-- Instructions to follow --
Your copy should start at the line with "transforms the space" and end at the line with "contributions as nurse" in the data below. Transcribe only those lines, exactly, pictures excluded.

*** Data provided ***

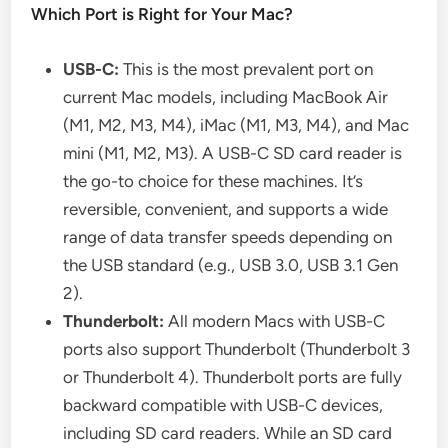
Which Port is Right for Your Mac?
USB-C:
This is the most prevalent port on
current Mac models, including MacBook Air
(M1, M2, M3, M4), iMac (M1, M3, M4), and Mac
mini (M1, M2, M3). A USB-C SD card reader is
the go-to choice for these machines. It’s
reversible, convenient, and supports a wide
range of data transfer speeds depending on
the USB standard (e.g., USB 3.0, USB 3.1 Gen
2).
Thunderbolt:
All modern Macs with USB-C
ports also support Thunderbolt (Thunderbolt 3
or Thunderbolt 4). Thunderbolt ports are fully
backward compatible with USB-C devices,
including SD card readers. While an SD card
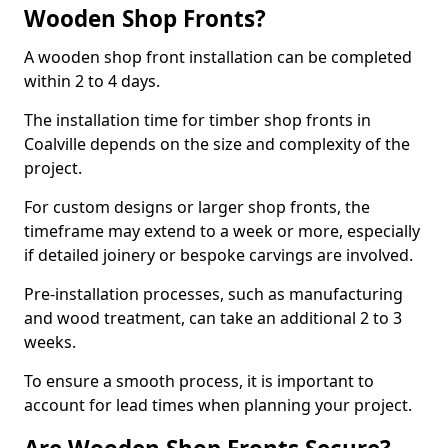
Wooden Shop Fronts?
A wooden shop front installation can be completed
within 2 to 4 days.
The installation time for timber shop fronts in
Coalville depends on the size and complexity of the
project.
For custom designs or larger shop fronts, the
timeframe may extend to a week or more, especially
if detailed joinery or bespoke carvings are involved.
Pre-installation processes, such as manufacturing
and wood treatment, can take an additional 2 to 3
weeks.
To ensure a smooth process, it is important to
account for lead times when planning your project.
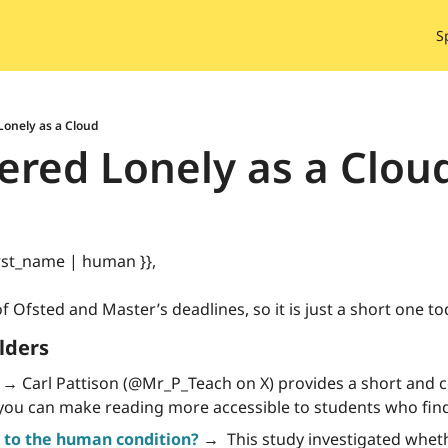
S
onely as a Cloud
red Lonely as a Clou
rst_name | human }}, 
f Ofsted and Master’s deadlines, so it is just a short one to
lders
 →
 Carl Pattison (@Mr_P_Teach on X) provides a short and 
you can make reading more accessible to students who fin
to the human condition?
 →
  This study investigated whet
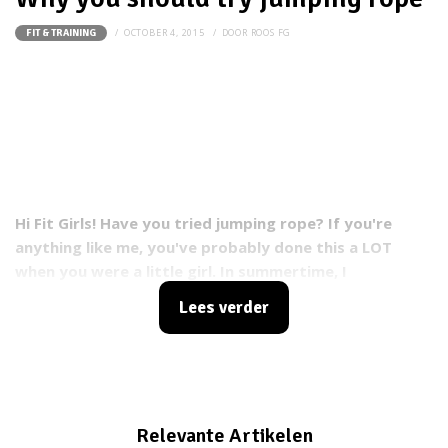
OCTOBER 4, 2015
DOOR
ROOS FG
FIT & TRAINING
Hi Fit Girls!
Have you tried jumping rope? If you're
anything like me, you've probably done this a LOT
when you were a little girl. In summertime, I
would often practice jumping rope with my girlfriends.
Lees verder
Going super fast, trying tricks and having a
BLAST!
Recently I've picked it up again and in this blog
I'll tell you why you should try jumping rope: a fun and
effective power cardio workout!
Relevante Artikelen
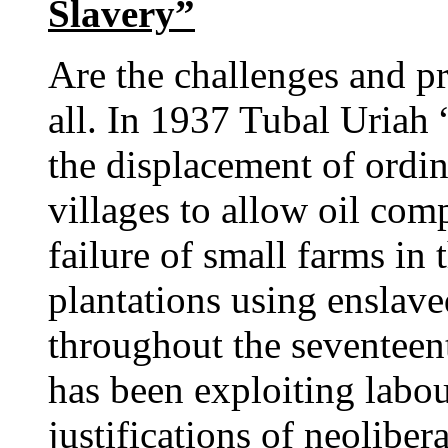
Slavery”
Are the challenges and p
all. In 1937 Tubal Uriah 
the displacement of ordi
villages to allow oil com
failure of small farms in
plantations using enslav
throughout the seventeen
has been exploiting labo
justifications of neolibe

*** End of Data provided ***
*** Data provided ***

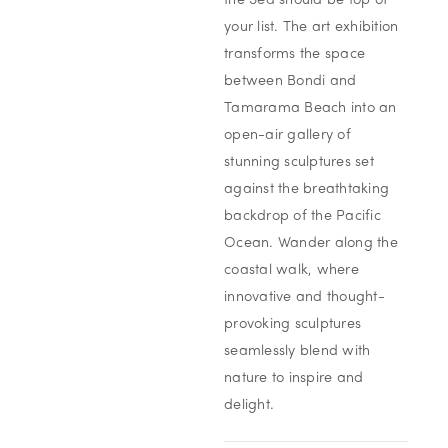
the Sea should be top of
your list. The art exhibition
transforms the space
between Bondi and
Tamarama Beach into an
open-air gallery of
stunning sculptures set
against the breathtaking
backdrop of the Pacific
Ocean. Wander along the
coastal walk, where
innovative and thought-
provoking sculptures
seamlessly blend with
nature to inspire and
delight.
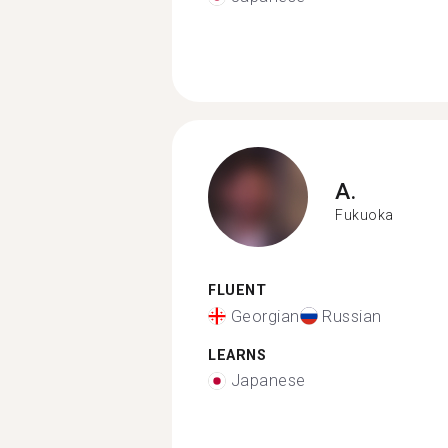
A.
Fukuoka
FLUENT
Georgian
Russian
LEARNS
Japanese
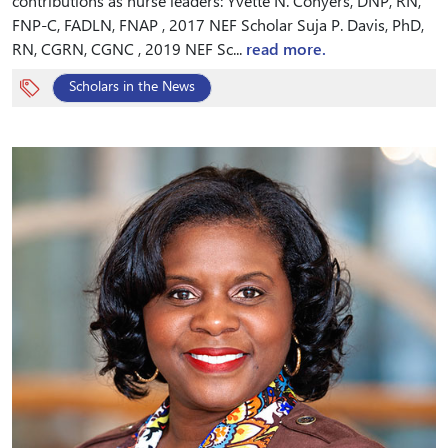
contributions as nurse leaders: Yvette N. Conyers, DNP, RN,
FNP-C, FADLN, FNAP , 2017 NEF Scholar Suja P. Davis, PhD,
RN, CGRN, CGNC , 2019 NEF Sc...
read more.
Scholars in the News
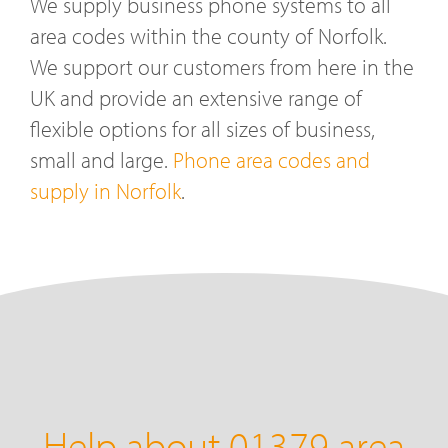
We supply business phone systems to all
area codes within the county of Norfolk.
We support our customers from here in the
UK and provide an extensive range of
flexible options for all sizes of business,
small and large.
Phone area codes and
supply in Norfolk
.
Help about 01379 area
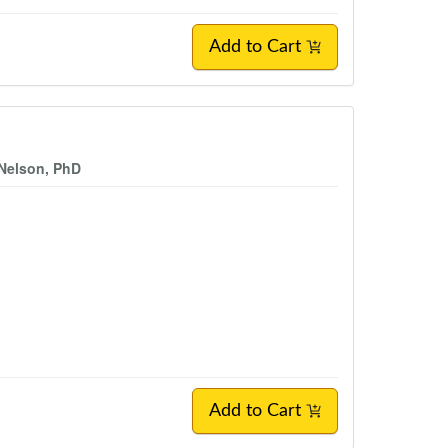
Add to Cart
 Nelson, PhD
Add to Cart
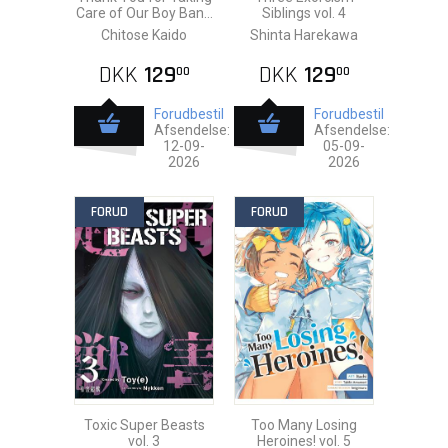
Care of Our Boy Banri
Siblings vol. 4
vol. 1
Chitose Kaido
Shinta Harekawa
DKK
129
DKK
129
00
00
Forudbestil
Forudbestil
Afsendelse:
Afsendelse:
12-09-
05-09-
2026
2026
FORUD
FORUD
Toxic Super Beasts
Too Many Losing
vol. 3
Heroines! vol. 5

*** End of Data provided ***

-- Response to this exercise --
transforms the space
between Bondi and
Tamarama Beach into an
open-air gallery of
stunning sculptures set
against the breathtaking
backdrop of the Pacific
Ocean. Wander along the
coastal walk, where
innovative and thought-
provoking sculptures
seamlessly blend with
nature to inspire and
delight.
A.
Fukuoka
FLUENT
Georgian
Russian
LEARNS
Japanese
contributions as nurse leaders: Yvette N. Conyers, DNP, RN,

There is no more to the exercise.